* [Extract provided]
- - -

In the 1980s, grain traders had scores of trainees phoning bids to elevators every day, which slowly evolved to faxing bid sheets and eventually to website posting for immediate, widespread updating of bids. Now many country elevators even combine that with mass transmission of bids or other information via email or to iPhones and Blackberries to keep customers continually updated — wherever they are. The personal touch has given way to speed, efficiency and lower costs.

Enhanced technology allows elevators to buy larger volumes and operate with the same size or even smaller staffs than years ago. But the grain industry has evolved in many other ways over the decades that have facilitated expansion, consolidation and have increased efficiency.

  • Interstate banking was authorized in the 80s; borrowers are now able to secure dramatically larger operating credit lines through a single lender.
  • Spreadsheets and word processing programs for PCs evolved rapidly by the early 90s and became affordable even for small businesses, dramatically increasing managers’ ability to track and analyze operating costs and margins.
  • As unbelievable as it seems, 100-car unit trains only came on the scene in the 1970s (although the first COLT train — the Cargill On Line trains — shipped out of Gilman, Ill., in 1967. Unit trains and shuttles dramatically increased the efficiency of moving ever-larger crops.

- - -

* [Work order A] What are all the ways of communicating grain bids named in the grain industry passage?
The grain industry passage and the records that follow are unrelated material.

* [Records for the exercise]

- - -

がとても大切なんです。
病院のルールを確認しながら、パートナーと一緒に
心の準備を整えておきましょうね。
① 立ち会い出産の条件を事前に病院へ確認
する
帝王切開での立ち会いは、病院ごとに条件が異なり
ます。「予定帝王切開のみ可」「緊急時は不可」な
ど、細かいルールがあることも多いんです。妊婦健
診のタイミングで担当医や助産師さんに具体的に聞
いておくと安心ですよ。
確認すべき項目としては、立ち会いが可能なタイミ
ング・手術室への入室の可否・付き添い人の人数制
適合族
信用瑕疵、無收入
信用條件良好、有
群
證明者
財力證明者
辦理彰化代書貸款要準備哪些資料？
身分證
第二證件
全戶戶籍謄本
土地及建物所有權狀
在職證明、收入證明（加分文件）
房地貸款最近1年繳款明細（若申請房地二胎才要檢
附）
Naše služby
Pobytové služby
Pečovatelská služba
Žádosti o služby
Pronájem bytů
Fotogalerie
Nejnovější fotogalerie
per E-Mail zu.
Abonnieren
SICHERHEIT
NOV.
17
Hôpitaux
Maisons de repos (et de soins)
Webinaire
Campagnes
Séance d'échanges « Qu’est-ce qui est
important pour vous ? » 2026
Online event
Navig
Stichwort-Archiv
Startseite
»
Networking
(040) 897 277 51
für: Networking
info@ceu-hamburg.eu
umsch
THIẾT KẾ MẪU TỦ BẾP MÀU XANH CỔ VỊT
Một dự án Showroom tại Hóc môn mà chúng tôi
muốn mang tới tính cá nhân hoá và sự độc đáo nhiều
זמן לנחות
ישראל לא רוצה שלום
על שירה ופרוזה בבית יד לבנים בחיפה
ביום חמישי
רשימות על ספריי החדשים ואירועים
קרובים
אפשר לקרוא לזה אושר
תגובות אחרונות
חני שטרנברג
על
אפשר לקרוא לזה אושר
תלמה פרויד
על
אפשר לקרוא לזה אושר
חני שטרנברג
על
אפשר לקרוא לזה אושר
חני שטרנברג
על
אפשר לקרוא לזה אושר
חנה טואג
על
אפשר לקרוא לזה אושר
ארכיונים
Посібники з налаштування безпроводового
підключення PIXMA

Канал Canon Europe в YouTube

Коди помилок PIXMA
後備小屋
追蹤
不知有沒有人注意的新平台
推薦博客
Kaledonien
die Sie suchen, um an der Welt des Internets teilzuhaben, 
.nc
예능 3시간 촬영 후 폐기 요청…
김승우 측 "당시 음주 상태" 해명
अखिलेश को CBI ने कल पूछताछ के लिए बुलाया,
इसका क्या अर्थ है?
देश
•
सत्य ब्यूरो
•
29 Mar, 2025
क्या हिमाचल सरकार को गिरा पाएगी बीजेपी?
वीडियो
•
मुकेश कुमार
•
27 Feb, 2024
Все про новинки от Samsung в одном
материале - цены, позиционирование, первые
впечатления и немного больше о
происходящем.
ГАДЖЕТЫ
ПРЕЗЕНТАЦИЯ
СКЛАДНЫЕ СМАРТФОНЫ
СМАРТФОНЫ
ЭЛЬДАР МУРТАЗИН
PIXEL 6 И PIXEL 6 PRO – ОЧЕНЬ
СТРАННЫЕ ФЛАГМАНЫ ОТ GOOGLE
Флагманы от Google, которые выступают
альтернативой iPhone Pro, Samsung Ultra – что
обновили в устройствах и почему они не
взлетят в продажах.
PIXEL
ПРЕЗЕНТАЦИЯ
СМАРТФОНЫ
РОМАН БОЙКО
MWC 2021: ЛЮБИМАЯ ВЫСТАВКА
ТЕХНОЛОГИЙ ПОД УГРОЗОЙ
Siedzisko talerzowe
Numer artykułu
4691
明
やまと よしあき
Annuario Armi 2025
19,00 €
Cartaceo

- - -

* [Work order B] Set down the records from their first line through the line containing "Nejnovější fotogalerie", including both of those lines.

* [Response area A]
- Phoning
- Faxing bid sheets
- Website posting
- Email
- Transmission to iPhones and Blackberries

* [Response area B]
がとても大切なんです。
病院のルールを確認しながら、パートナーと一緒に
心の準備を整えておきましょうね。
① 立ち会い出産の条件を事前に病院へ確認
する
帝王切開での立ち会いは、病院ごとに条件が異なり
ます。「予定帝王切開のみ可」「緊急時は不可」な
ど、細かいルールがあることも多いんです。妊婦健
診のタイミングで担当医や助産師さんに具体的に聞
いておくと安心ですよ。
確認すべき項目としては、立ち会いが可能なタイミ
ング・手術室への入室の可否・付き添い人の人数制
適合族
信用瑕疵、無收入
信用條件良好、有
群
證明者
財力證明者
辦理彰化代書貸款要準備哪些資料？
身分證
第二證件
全戶戶籍謄本
土地及建物所有權狀
在職證明、收入證明（加分文件）
房地貸款最近1年繳款明細（若申請房地二胎才要檢
附）
Naše služby
Pobytové služby
Pečovatelská služba
Žádosti o služby
Pronájem bytů
Fotogalerie
Nejnovější fotogalerie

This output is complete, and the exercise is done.